Records to use
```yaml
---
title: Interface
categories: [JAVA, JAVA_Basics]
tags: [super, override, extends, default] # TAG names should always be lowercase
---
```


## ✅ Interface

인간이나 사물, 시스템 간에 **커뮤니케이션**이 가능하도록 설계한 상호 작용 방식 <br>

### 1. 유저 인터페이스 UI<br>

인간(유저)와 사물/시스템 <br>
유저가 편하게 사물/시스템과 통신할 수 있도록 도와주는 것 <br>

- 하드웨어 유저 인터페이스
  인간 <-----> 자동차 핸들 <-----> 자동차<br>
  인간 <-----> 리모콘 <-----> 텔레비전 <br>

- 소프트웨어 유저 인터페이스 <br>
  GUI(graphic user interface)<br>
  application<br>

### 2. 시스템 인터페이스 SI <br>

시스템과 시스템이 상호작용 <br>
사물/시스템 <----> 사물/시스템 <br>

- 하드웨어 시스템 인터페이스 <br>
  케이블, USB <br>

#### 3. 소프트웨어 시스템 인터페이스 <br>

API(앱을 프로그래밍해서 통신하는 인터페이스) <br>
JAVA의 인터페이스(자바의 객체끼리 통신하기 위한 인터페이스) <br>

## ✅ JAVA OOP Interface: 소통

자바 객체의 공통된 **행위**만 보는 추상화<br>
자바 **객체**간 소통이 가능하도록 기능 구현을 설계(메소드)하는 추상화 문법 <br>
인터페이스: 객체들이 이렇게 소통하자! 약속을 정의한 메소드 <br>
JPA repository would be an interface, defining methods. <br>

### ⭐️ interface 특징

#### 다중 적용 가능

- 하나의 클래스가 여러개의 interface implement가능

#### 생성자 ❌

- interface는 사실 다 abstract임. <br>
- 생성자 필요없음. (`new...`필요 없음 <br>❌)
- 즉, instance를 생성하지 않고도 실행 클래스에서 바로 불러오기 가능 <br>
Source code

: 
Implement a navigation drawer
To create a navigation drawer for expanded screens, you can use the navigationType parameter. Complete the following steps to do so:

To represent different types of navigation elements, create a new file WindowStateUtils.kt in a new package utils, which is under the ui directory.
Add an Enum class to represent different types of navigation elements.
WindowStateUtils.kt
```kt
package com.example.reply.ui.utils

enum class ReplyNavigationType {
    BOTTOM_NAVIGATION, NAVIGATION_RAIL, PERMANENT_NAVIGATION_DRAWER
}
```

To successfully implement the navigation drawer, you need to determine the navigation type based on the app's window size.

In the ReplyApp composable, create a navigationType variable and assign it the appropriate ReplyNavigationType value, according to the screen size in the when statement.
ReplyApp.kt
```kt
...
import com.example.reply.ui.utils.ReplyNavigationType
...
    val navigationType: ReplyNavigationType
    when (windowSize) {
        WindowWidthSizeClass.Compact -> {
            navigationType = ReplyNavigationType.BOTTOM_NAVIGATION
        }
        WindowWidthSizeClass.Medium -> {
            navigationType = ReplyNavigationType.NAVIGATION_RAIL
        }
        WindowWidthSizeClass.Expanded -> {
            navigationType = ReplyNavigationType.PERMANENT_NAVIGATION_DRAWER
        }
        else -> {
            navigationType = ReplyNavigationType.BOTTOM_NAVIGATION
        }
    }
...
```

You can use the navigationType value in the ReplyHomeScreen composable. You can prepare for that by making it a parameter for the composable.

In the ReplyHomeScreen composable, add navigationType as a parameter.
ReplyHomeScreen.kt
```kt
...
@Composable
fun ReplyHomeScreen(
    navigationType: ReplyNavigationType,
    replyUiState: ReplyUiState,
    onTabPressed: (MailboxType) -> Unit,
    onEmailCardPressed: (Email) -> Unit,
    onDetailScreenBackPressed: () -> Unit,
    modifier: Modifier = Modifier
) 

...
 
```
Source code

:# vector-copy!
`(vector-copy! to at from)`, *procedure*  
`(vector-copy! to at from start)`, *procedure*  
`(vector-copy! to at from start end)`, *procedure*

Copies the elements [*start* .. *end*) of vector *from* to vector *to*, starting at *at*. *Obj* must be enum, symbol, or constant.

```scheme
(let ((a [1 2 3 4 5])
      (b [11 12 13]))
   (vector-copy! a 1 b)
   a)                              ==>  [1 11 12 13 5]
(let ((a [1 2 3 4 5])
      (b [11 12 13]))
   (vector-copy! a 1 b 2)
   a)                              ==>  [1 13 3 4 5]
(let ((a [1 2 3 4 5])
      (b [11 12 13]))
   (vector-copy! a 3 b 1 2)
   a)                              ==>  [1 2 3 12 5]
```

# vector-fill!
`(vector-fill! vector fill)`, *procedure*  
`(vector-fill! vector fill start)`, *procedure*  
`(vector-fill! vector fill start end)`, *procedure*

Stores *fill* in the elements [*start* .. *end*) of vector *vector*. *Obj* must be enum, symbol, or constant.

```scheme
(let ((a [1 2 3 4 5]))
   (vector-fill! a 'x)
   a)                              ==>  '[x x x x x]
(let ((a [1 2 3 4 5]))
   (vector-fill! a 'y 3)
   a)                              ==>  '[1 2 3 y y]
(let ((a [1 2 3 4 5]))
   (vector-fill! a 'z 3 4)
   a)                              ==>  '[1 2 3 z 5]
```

What you will do
Copy out only the lines running from the beginning of the data to the line with "GUI(graphic user interface)<br>", both ends included.

Reply to the exercise
```yaml
---
title: Interface
categories: [JAVA, JAVA_Basics]
tags: [super, override, extends, default] # TAG names should always be lowercase
---
```


## ✅ Interface

인간이나 사물, 시스템 간에 **커뮤니케이션**이 가능하도록 설계한 상호 작용 방식 <br>

### 1. 유저 인터페이스 UI<br>

인간(유저)와 사물/시스템 <br>
유저가 편하게 사물/시스템과 통신할 수 있도록 도와주는 것 <br>

- 하드웨어 유저 인터페이스
  인간 <-----> 자동차 핸들 <-----> 자동차<br>
  인간 <-----> 리모콘 <-----> 텔레비전 <br>

- 소프트웨어 유저 인터페이스 <br>
  GUI(graphic user interface)<br>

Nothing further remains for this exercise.